(夜のセイフク[その29]の続き)
「(『月にうさぎがいた』を書いたのは、ボクじゃあないが、みんな、分ってないんだ、『月にうさぎがいた』の意味を……)」
自身の心の中で、不要な弁解をそこまでした時、ビエール・トンミー君は、言葉を止めた。
「(………)」
1970年の広島県立広島皆実高校1年7ホームの教室である(クラスのことを皆実高校では『ホーム』と呼んだ。今もそうかもしれない)。昼休みであった。

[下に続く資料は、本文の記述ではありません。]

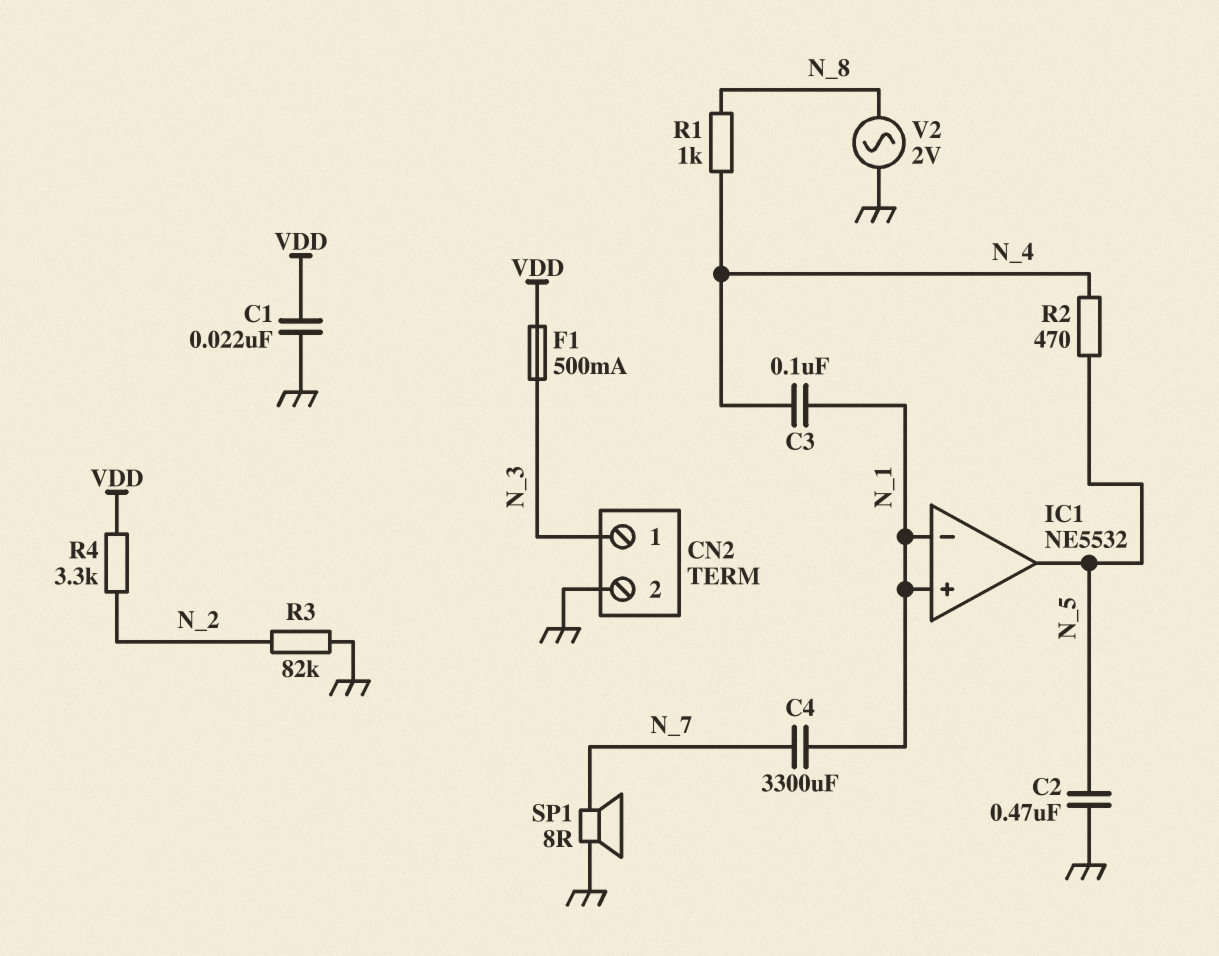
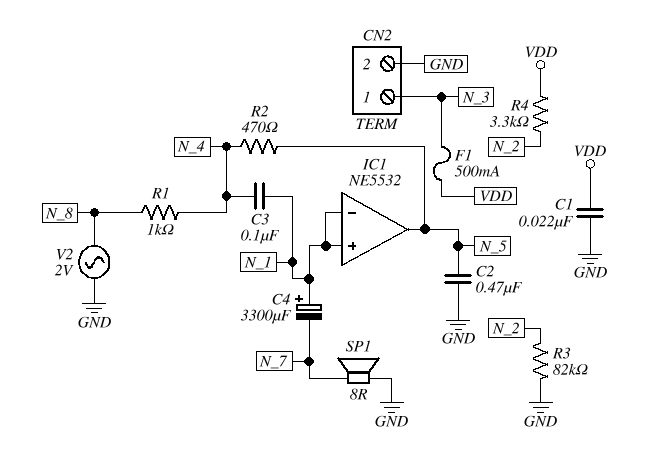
C4: 3300uF (N_1, N_7) -> 3300uF (plus N_1, minus N_7)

「(何なんだ?!ボクは、何を云おうとしていたんだ?『月にうさぎがいた』の意味だなんて)」
その時、ビエール・トンミー君の席に影がかかって来た。
「あれ、家に持って帰っていいんだからね」
エヴァンジェリスト君であった。
「あ、『何会』….」
「家でゆっくり読めばいいさ」
「いや、もう…..」
「読んだら、次は、ミージュ君に回してね」
云いたいことだけ云うと、エヴァンジェリスト君は立ち去って行った。
「(ボクは、どうしてエヴァ君を庇おうとしたのだろう?いや、何故、『月にうさぎがいた』を庇おうとしたのだろう?)」
美少年ビエール・トンミー君は、呆然ともう一人の美少年を見送った。